We have noticed a trend: one electric vehicle leads to another, and then another, and another…
And they concentrate in certain neighborhoods! And, sometimes they concentrate behind the same transformer as neighbors convince their neighbors to buy an EV, as shown in this image.
In some communities, EV adoption has spread like wildfire which may be putting transformers at risk. One of our municipal utility clients is simultaneously very lucky, unlucky and lucky again. They have one of the highest EVs per capita ownership rates in Massachusetts and a stunning 70% of them are Teslas. The first piece of good news is that EVs produce substantial revenue for the utility. The bad news is that without peak load shifting, the capacity costs would be ugly and would eat up more than all of the revenue generated from increased kWh sales. The second bit of good news is that they use Sagewell’s Bring Your Own Charger® (BYOC) to shift that peak load to off-peak hours. But, this story is not about BYOC. It is about what happens if a utility does not manage EV peak load and how it can be a more unhappy story than just bad utility economics.
The data is beginning to suggest that EV load can potentially damage a distribution network by overloading transformers, wearing them out prematurely and possibly even creating fire hazards. This part of the story is particularly relevant to utilities in California where the consequences of fires can be extraordinarily harmful to people, property and to utilities.
Our work with AMI meter data has led us to a promising method for identifying potential transformer overload risks and how to potentially reduce those risks.
The key is proactively identifying parts of the network that are at risk of failing (e.g. transformers) due to overloading and then identifying the potential causes of the overload. The cumulative overloading impacts of large loads represent risks that should be analyzed by utilities, particularly those with larger concentrations of those end uses, and especially in California. The indications are that these large loads may represent a larger risk than understood in the industry. While there are many potential causes for increased transformer overload risks, we’ve found a significant amount of the risk comes from three sources: electric vehicles, bitcoin and other blockchain “mining”, and “indoor agriculture” which has become increasingly popular as it has become legal in many states.

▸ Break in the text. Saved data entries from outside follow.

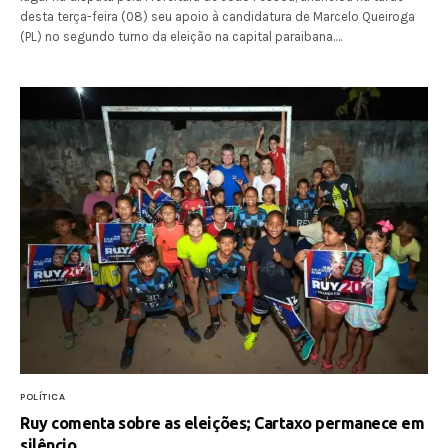
desta terça-feira (08) seu apoio à candidatura de Marcelo Queiroga
(PL) no segundo turno da eleição na capital paraibana.…
POLÍTICA
Ruy comenta sobre as eleições; Cartaxo permanece em
silêncio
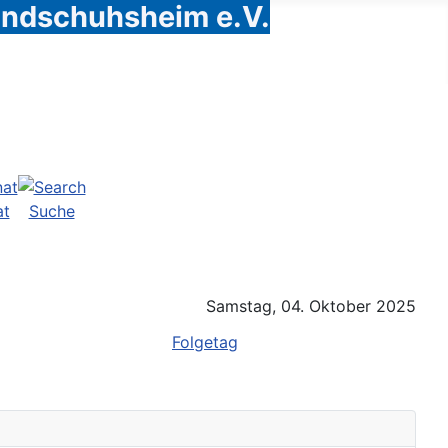
Handschuhsheim e.V.
at
Suche
Samstag, 04. Oktober 2025
Folgetag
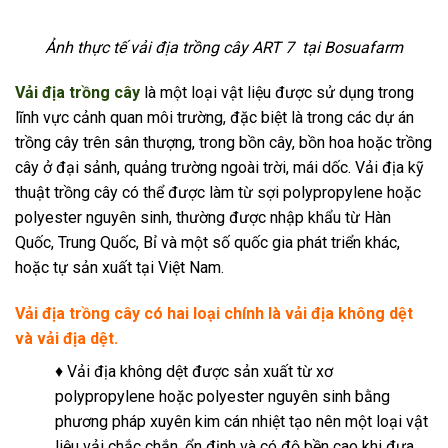
Ảnh thực tế vải địa trồng cây ART 7 tại Bosuafarm
Vải địa trồng cây
là một loại vật liệu được sử dụng trong
lĩnh vực cảnh quan môi trường, đặc biệt là trong các dự án
trồng cây trên sân thượng, trong bồn cây, bồn hoa hoặc trồng
cây ở đại sảnh, quảng trường ngoài trời, mái dốc. Vải địa kỹ
thuật trồng cây có thể
được làm từ sợi polypropylene hoặc
polyester nguyên sinh, thường được nhập khẩu từ Hàn
Quốc, Trung Quốc, Bỉ và một số quốc gia phát triển khác,
hoặc tự sản xuất tại Việt Nam.
Vải địa trồng cây có hai loại chính là vải địa không dệt
và vải địa dệt.
♦ Vải địa không dệt được sản xuất từ xơ
polypropylene hoặc polyester nguyên sinh
bằng
phương pháp xuyên kim cán nhiệt tạo nên một loại vật
liệu vải chắc chắn, ổn định và có độ bền cao khi đưa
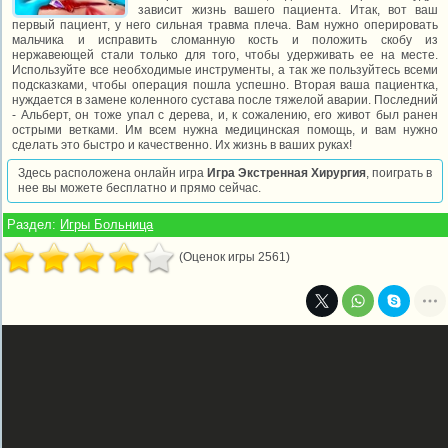
зависит жизнь вашего пациента. Итак, вот ваш
первый пациент, у него сильная травма плеча. Вам нужно оперировать
мальчика и исправить сломанную кость и положить скобу из
нержавеющей стали только для того, чтобы удерживать ее на месте.
Используйте все необходимые инструменты, а так же пользуйтесь всеми
подсказками, чтобы операция пошла успешно. Вторая ваша пациентка,
нуждается в замене коленного сустава после тяжелой аварии. Последний
- Альберт, он тоже упал с дерева, и, к сожалению, его живот был ранен
острыми ветками. Им всем нужна медицинская помощь, и вам нужно
сделать это быстро и качественно. Их жизнь в ваших руках!
Здесь расположена онлайн игра
Игра Экстренная Хирургия
, поиграть в
нее вы можете бесплатно и прямо сейчас.
Раздел:
Игры Больница
(Оценок игры 2561)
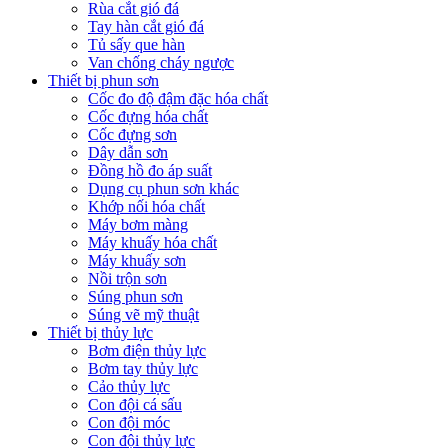
Rùa cắt gió đá
Tay hàn cắt gió đá
Tủ sấy que hàn
Van chống cháy ngược
Thiết bị phun sơn
Cốc đo độ đậm đặc hóa chất
Cốc đựng hóa chất
Cốc đựng sơn
Dây dẫn sơn
Đồng hồ đo áp suất
Dụng cụ phun sơn khác
Khớp nối hóa chất
Máy bơm màng
Máy khuấy hóa chất
Máy khuấy sơn
Nồi trộn sơn
Súng phun sơn
Súng vẽ mỹ thuật
Thiết bị thủy lực
Bơm điện thủy lực
Bơm tay thủy lực
Cảo thủy lực
Con đội cá sấu
Con đội móc
Con đội thủy lực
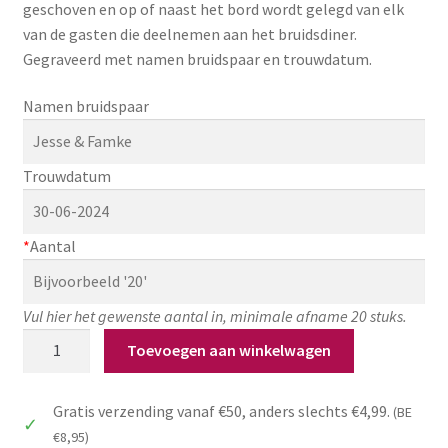
geschoven en op of naast het bord wordt gelegd van elk
van de gasten die deelnemen aan het bruidsdiner.
Gegraveerd met namen bruidspaar en trouwdatum.
Namen bruidspaar
Trouwdatum
*
Aantal
Vul hier het gewenste aantal in, minimale afname 20 stuks.
Servetring
Toevoegen aan winkelwagen
voor
bruiloft,
Gratis verzending vanaf €50, anders slechts €4,99.
(BE
gegraveerd
€8,95)
met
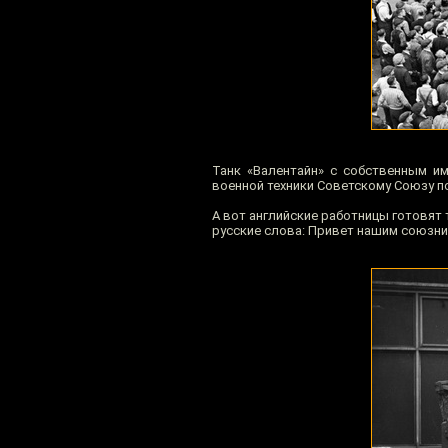
Танк «Валентайн» с собственным им
военной техники Советскому Союзу п
А вот английские работницы готовят
русские слова: Привет нашим союзни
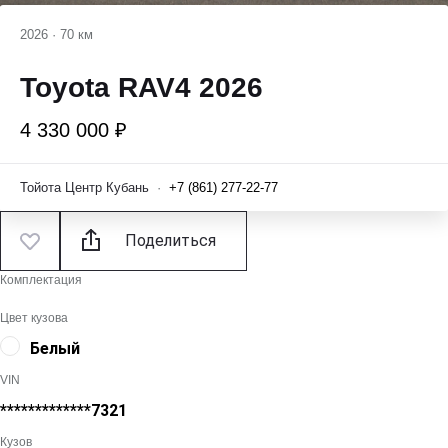
2026
·
70 км
Toyota RAV4 2026
4 330 000 ₽
Тойота Центр Кубань
·
+7 (861) 277-22-77
Поделиться
Комплектация
Цвет кузова
Белый
VIN
*************7321
Кузов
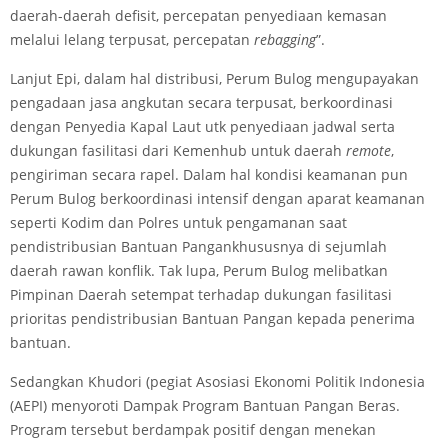
daerah-daerah defisit, percepatan penyediaan kemasan
melalui lelang terpusat, percepatan
rebagging
”.
Lanjut Epi, dalam hal distribusi, Perum Bulog mengupayakan
pengadaan jasa angkutan secara terpusat, berkoordinasi
dengan Penyedia Kapal Laut utk penyediaan jadwal serta
dukungan fasilitasi dari Kemenhub untuk daerah
remote
,
pengiriman secara rapel. Dalam hal kondisi keamanan pun
Perum Bulog berkoordinasi intensif dengan aparat keamanan
seperti Kodim dan Polres untuk pengamanan saat
pendistribusian Bantuan Pangankhususnya di sejumlah
daerah rawan konflik. Tak lupa, Perum Bulog melibatkan
Pimpinan Daerah setempat terhadap dukungan fasilitasi
prioritas pendistribusian Bantuan Pangan kepada penerima
bantuan.
Sedangkan Khudori (pegiat Asosiasi Ekonomi Politik Indonesia
(AEPI) menyoroti Dampak Program Bantuan Pangan Beras.
Program tersebut berdampak positif dengan menekan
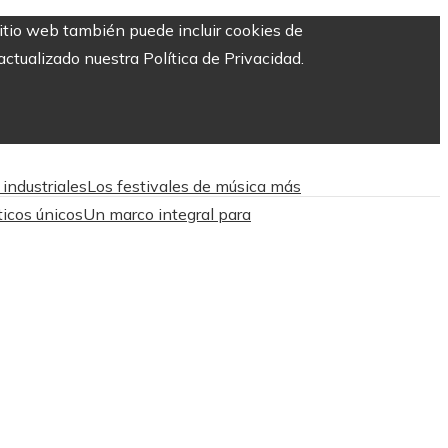
sitio web también puede incluir cookies de
ctualizado nuestra Política de Privacidad.
industriales
Los festivales de música más
ticos únicos
Un marco integral para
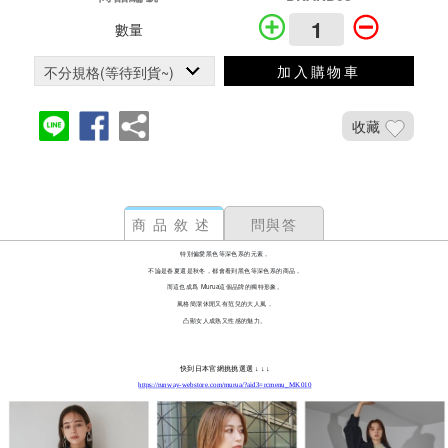
數量
加入購物車
收藏
商品敘述
問與答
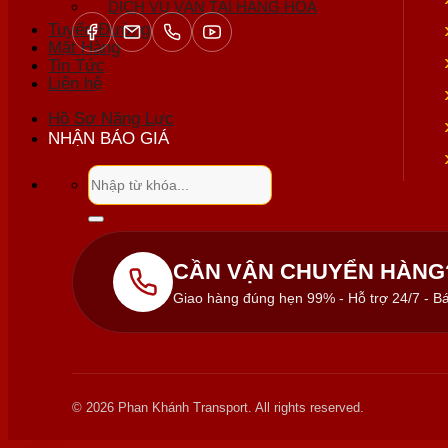
DỊCH VỤ VẬN TẢI HÀNG HOÁ
Tuyến Đường
Mặt Hàng
Tin Tức
Liên hệ
Hồ Sơ Năng Lực
NHẬN BÁO GIÁ
Tìm
kiếm:
CẦN VẬN CHUYỂN HÀNG
Giao hàng đúng hẹn 99% - Hỗ trợ 24/7 - Bá
© 2026 Phan Khánh Transport. All rights reserved.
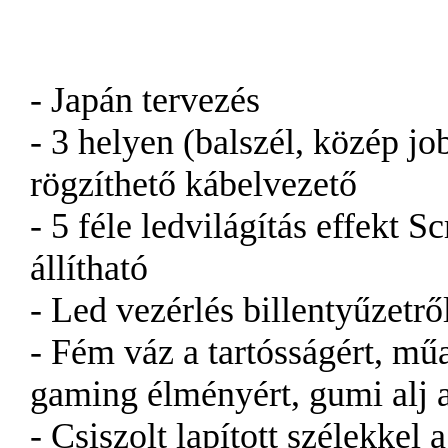
- Japán tervezés
- 3 helyen (balszél, közép j
rögzíthető kábelvezető
- 5 féle ledvilágítás effekt 
állítható
- Led vezérlés billentyűzetrő
- Fém váz a tartósságért, műa
gaming élményért, gumi alj a
- Csiszolt lapított szélekkel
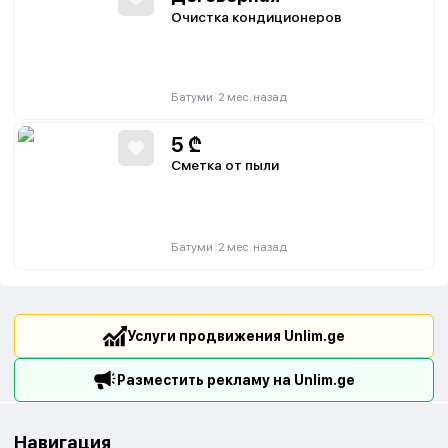
Очистка кондиционеров
|
Батуми
2 мес. назад
5
₾
Сметка от пыли
|
Батуми
2 мес. назад
Услуги продвижения Unlim.ge
Разместить рекламу на Unlim.ge
Навигация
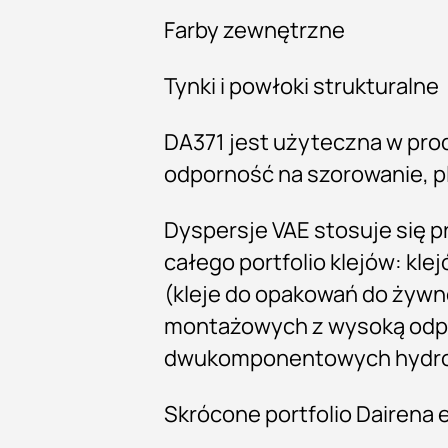
Farby zewnętrzne
Tynki i powłoki strukturalne
DA371 jest użyteczna w pro
odporność na szorowanie, p
Dyspersje VAE stosuje się p
całego portfolio klejów: kl
(kleje do opakowań do żywn
montażowych z wysoką odpor
dwukomponentowych hydroi
Skrócone portfolio Dairena 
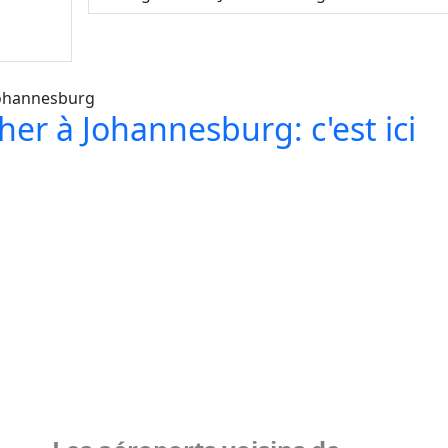
her à Johannesburg: c'est ici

Our analysis of EV charging indicates that on average, about 30% of EV owners charge on any given day. However, there is significant variability from day to day. A recent analysis using data from summer 2019 showed between 15% and 50% of vehicles charged each day (as shown in the chart below). An area with a high concentration of EVs may be capable of handling the “average day” without problems , but what if 50% or more of the EV’s charge simultaneously on a peak day? Could that lead to meaningful overloading of circuits or transformers? The answer depends on the utility: some have built their networks with extra capacity and won’t have issues while it can be a significant challenge for those with more constrained networks. The risks are particularly high in California because of the large number of Teslas that can charge at 11.5 kW.
In addition, we have analyzed the differences between EVs enrolled in utility load management programs versus electric vehicles “in the wild.” The short summary is that EVs that are not participating in utility load control programs appear to have different charging profiles from those that are part of the programs and can pose larger risks than are understood. Since smart charger EV load control programs typically enroll just 5% to 10% of total EVs in a territory, it is crucial to use AMI data to analyze non-participants as well. The reality of EV charging behavior can be very different than what is assumed. Fortunately, load disaggregation and artificial intelligence analysis methods, such as those employed in Sagewell’s SageSightSM AMI meter data analytics software, can be used to identify where those EVs charge in the distribution network. Sagewell’s EVFinderSM algorithm has been crucial in helping us identify where the network bottlenecks may exist. In the process, we have run into various other surprises in addition to realizing just how variable the probability of charging is during any given day or hour. For example, sometimes it may be just one or two EVs that are the primary sources of risk to a specific transformer and target marketing a load management program to that EV owner can reduce a transformer failure risk.
Reducing risks to the distribution network by analyzing AMI meter data can reduce the risk of outages, expensive network component replacements and keep happier customers. This is especially true for those EV drivers who expect their cars to be fully charged in the morning and don’t want to be looking at an empty battery indicator and a utility truck replacing the transformer in front of their house.